The decision to recruit local Indian workers to fill finance and IT posts has infuriated unions, who fear that this could be the blueprint for Whitehall.
It is believed to be the first time that the Civil Service or a quango has directly exported jobs to save costs. The Foreign and Commonwealth Office, which funds the British Council, is exploring similar options. A spokesman said that administrative jobs could be carried out by local staff in regional hubs overseas.
The Public and Commercial Services Union (PCS), which represents civil servants, said that the British Council decision went against Gordon Brown’s stated principle of “British jobs for British people” and could not be justified during a recession.
The council, which promotes British culture and language abroad, said that 500 of its 1,300 British workers would have to go in the next 18 months to save £45 million. More than a fifth of these posts are to be filled in India and the body plans to bring some of the Indian recruits over to “shadow” finance staff in Manchester.
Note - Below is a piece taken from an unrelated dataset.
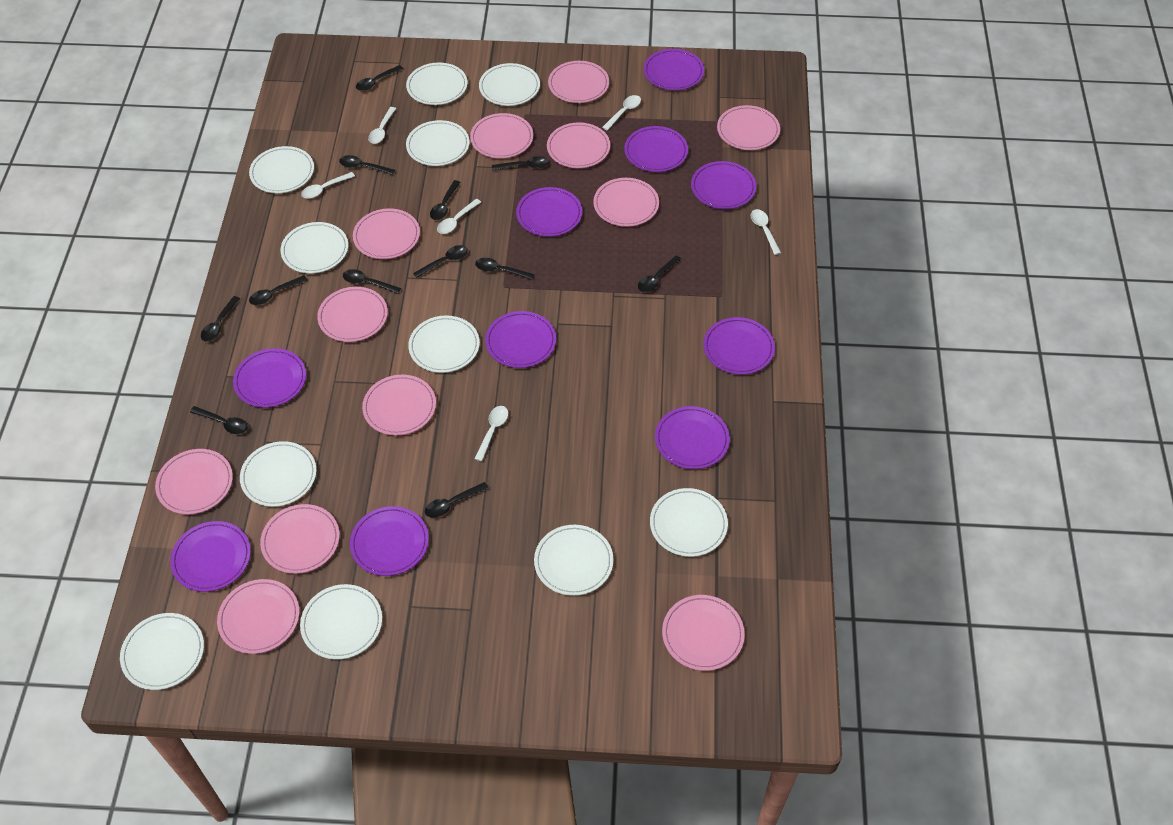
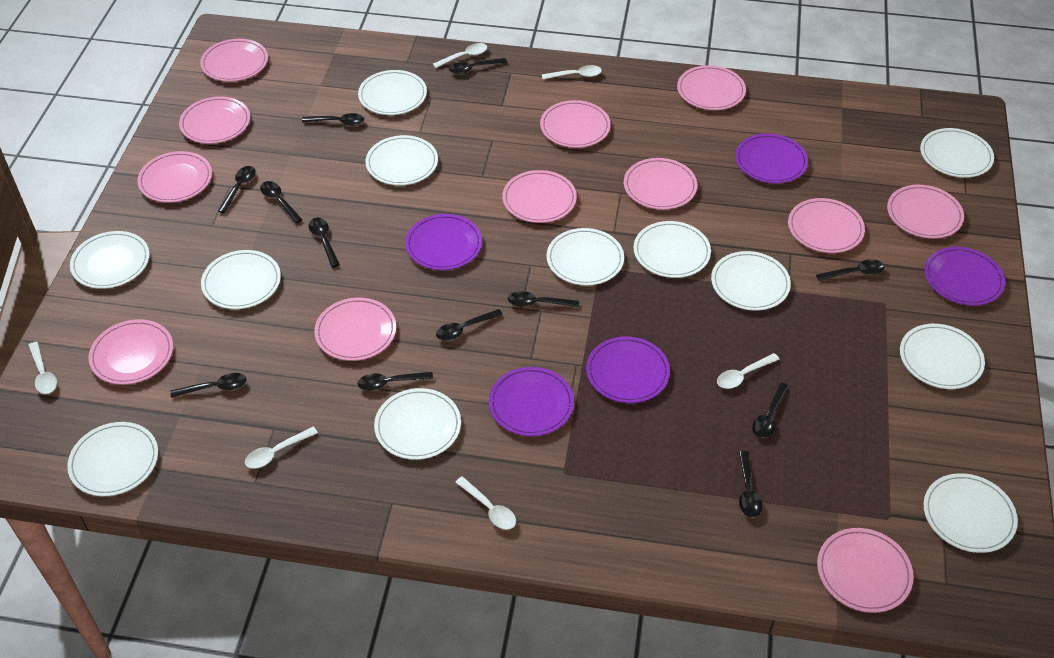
purple plate: 10 -> 5
white plate: 11 -> 12

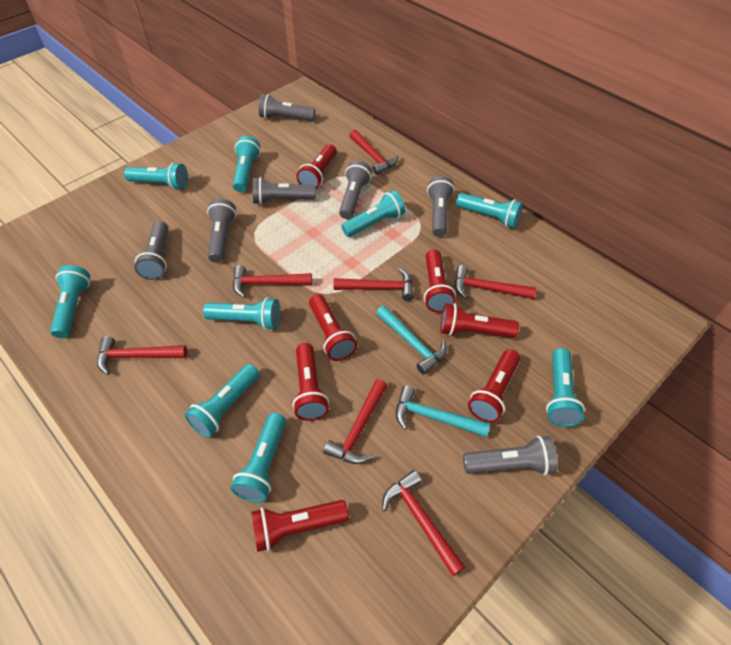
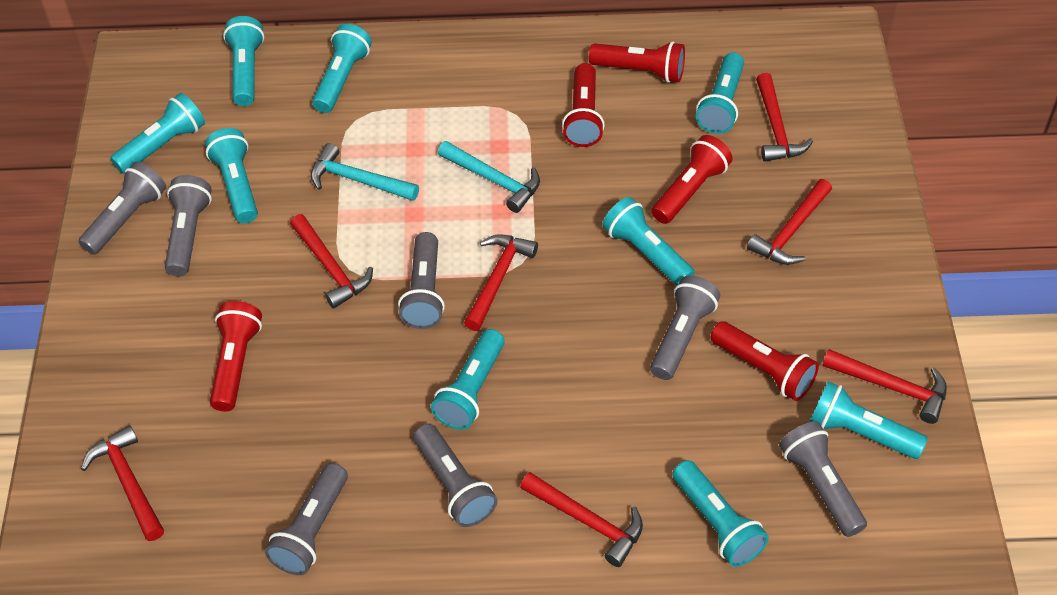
red flashlight: 7 -> 5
The proposals coincide with the Treasury’s review of quangos, which cost the taxpayer £64 billion a year. The Treasury wants to cut or merge as many as possible. David Cameron has pledged a “bonfire of quangos” if the Tories win the next general election.
Martin Davidson, the British Council’s chief executive, said that 280 of the 500 back-office staff to be cut were permanent and the remainder were agency, part-time or contract staff. The body received £205 million from the taxpayer this year. He said that its budget had already been cut by 10 per cent and that he had drawn up a further £25 million in efficiency savings. It makes about £450 million from its commercial programme including language and teaching courses.
The Times has seen documents showing that the quango is considering plans to cut 80 per cent or 800 of its permanent staff to just 240 within five years. However, Mr Davidson said that this had not been discussed by the council executive or trustees and that there were no proposals to implement cutbacks beyond next year. He said that finance staff had looked at a series of scenarios involving heavier job losses but that these were “not part of discussions in any sense whatsover.” He acknowledged that such cuts would involve “catastrophic” changes to the programmes that the council wanted to deliver.
The PCS is furious that jobs are to go to India. A spokesman, Dave Cliff, said: “We think it is an absolute disgrace. The British Council is an educational and cultural organisation to support British culture, but a big part of this organisation is now going to be based abroad.”The union is considering lodging a tribunal application because management failed to consult them over the job changes. It claims that staff at the British Council are civil servants since they belong to the Civil Service Pension scheme. Mr Davidson said that technically they were public servants.
A spokesman for the Cabinet Office said that it was unlikely that Whitehall departments would send jobs offshore, partly for security reasons.
A spokesman for the Foreign Office said: “The FCO is working actively to deliver cost savings and to ensure that as much of our resource as possible is focused on frontline activity delivering for the UK. We therefore fully understand the British Council’s efforts in that direction.”
Mr Davidson said that he hoped that most of the cuts could be made through voluntary redundancies. “Our spending power overseas has been hit by the fall in the value of sterling in the last year,” he said. “To ensure that we continue to spend as much of the money we receive from the taxpayer as possible on our programmes abroad, we are cutting our running costs by creating leaner, lighter and more effective administrative and back-office functions.”
Final decisions about which jobs will go to India will be taken in the next few weeks, but they are expected to include 58 finance posts, up to 40 IT posts and 15 posts for a new centre of excellence. About half the jobs to be cut will be in education and teaching. Some of these areas will have to be contracted out to voluntary groups or local authorities.